Christopher Wallace has been a firefighter since 2006. He's a Polk County resident who has volunteered on-and-off for the fire department there.

"I think I saw 10 guys turn their gear in today," he said during an interview on Tuesday. "That's a real worry of mine. Before those guys turned in their gear, it was nice to get a half dozen people to show up for a fire."

Credit: Christopher Wallace

As a Facebook post shows, the firefighters did so to stand with Randy Lacey, who was fired a the Polk County fire chief.

According to county manager Matt Denton, the county received a letter from the Georgia Firefighters' Pension Fund that showed the department submitted false information to the fund. 11Alive has submitted an open records request for that letter.

While Wallace does not know the details as to why Lacey was fired, he said the county should be concerned as the firefighters from the small department continue to lay down their gear.

"The fire department has probably dwindled to about 80 percent or 90 percent of what it used to be," he said. "It's gotten worse. I know a lot of times here in the county, especially during the weekday, from the 9 to 5 working hours, they actually have to dispatch all nine stations to get people to show up because people just don't have the ability to do this anymore."

Denton released the following statement:

"The resignation of certain volunteer firefighters this morning was most unfortunate.

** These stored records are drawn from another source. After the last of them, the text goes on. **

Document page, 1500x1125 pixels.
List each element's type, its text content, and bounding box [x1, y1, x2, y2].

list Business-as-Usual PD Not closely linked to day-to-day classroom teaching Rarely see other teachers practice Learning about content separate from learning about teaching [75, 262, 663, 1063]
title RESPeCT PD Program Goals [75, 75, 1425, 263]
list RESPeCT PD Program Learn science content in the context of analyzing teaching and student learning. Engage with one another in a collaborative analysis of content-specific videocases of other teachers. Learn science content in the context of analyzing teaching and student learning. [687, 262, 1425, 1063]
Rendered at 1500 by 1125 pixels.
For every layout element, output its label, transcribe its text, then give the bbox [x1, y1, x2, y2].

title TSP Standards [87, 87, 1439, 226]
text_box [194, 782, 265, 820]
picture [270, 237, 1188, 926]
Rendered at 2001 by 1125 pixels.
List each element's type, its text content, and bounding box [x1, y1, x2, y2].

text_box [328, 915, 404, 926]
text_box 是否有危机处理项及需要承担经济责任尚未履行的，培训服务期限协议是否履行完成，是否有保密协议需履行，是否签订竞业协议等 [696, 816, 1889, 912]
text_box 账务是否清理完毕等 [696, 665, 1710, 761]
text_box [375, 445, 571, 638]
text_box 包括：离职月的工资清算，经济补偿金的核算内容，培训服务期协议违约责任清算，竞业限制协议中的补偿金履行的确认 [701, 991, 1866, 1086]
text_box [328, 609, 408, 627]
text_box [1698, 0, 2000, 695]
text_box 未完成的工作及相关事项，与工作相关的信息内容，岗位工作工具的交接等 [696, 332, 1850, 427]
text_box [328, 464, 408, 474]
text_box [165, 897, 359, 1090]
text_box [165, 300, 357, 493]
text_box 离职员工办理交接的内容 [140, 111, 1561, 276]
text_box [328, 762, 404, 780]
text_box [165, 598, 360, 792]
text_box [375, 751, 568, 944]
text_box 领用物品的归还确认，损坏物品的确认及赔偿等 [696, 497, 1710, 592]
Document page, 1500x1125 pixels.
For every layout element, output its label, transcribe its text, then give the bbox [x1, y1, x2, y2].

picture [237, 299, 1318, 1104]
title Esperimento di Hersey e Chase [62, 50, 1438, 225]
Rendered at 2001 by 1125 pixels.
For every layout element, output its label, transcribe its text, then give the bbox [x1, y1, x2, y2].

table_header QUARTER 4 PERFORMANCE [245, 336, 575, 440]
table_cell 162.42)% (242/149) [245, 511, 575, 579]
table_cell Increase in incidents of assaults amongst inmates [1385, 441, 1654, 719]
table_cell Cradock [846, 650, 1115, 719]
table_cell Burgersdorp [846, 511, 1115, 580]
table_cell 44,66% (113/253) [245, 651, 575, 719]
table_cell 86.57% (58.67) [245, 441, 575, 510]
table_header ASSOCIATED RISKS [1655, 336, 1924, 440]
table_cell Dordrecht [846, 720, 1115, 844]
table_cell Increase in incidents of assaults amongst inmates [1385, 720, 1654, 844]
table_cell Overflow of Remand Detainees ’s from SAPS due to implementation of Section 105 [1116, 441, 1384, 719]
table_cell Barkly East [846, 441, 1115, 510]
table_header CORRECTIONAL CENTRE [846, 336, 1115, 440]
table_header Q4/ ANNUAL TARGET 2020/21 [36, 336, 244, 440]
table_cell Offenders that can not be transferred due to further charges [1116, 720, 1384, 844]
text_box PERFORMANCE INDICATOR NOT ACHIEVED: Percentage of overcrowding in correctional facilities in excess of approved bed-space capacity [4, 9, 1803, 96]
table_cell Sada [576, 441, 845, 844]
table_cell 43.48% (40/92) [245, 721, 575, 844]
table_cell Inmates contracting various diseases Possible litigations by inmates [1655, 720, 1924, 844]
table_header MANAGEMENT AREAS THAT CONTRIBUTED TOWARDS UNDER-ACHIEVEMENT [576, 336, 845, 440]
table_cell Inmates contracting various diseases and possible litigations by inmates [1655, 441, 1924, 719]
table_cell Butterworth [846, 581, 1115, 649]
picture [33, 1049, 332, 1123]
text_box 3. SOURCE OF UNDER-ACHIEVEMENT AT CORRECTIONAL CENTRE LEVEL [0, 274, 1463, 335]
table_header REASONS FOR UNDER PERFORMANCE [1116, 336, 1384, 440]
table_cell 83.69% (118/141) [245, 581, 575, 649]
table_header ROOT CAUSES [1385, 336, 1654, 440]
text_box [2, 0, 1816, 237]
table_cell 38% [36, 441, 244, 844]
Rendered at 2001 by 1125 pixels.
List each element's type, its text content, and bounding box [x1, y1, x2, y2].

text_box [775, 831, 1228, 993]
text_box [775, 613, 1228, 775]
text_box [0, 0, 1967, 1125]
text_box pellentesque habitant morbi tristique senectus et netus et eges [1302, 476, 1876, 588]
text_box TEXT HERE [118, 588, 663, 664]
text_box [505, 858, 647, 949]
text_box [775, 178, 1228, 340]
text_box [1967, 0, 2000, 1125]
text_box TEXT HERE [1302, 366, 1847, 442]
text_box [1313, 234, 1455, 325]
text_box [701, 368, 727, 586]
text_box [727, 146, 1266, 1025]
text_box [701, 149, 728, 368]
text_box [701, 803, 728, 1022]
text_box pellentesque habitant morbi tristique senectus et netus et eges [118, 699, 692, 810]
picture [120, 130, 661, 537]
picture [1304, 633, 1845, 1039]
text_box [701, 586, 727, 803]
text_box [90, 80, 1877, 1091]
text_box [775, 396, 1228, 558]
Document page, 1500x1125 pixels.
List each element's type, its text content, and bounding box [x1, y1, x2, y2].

The Polk County Volunteer Fire Department consists of dedicated men and women who serve their community faithfully. The firefighters who resigned this morning did not quit Polk County Government, they quit the community they served."

Many of those firefighters tell 11Alive anonymously that they quit, unless Lacey is able to return. 

They say years ago, about 200 volunteer firefighters made up nine fire stations in the county. Now, they say, that number is closer to 75 and continues to go down as firefighters decide to quit.

"[The county chooses] to hope that Rockmart and Cedartown continue picking up the slack but those two cities are responsible for picking up their citizens," he added. "It's a blessing that those cities are willing to help us out but it's coming to a point where the county is going to have to stand up on its two legs or close the door."

The Cedartown Fire Department, which has about 22 firefighters, told 11Alive that it has worked with the Polk County Fire Department before and will continue to do so to help during emergencies.